# Petsmart Fish Rant



## RattusMaximus (Apr 6, 2015)

Petsmart. I have so many frustrating stories of the cruelty that goes on there. *shudder*

Just now I was browsing there website and I came across the fish. Apparently, one ghost shrimp needs a gallon tank while a betta only needs 1 quart. Hmm. Considering that I have a 3 inch betta and ghost shrimp top out at like 1 inch or so (I think...) I don't think that's quite right...
 I feel bad for all the bettas of those mislead owners...


----------



## FiMarie (Jan 19, 2013)

Poor babes... their info brochures on their pet species are so whacked.... SO much misinformation.... A single Betta does best in at LEAST 5 gallons. I shudder when I see them in those tiny, plastic containers....


----------



## Huly (Mar 24, 2015)

Unfortunately their staff Is not trained on fish or disease either.

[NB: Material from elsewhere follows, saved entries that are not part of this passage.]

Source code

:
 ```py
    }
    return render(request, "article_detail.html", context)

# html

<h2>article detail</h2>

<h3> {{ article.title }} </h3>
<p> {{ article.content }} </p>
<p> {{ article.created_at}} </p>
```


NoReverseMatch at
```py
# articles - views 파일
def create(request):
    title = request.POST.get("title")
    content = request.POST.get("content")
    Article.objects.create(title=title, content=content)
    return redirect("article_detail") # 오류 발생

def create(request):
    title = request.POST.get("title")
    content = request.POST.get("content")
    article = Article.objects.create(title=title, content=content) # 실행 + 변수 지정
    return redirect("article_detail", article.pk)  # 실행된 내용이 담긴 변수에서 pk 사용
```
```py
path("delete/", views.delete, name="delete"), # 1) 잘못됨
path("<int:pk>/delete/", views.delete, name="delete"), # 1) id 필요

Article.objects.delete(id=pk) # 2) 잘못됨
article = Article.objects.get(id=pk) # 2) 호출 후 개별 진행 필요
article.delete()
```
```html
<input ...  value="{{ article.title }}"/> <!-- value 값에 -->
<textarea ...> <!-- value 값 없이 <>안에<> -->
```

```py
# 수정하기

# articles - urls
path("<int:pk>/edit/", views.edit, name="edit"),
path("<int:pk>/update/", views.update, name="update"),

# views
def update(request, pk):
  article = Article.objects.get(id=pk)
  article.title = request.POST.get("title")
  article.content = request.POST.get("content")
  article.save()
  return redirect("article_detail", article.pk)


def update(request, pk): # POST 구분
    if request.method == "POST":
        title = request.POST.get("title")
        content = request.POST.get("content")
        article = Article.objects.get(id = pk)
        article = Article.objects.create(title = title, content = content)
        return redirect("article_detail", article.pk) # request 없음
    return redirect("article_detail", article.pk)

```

We have a salt water tank and I would never buy fish there as most fish have Ich.


----------



## MissSix (Jul 8, 2014)

And they sell those horrible "Teddy Tanks" too- which granted, those could be used for things other than fish, but selling them at a pet store will give people the wrong idea that they are fine for fish. It makes me miss my old town, where there was a fish and reptile store that actually had knowledgeable staff.


----------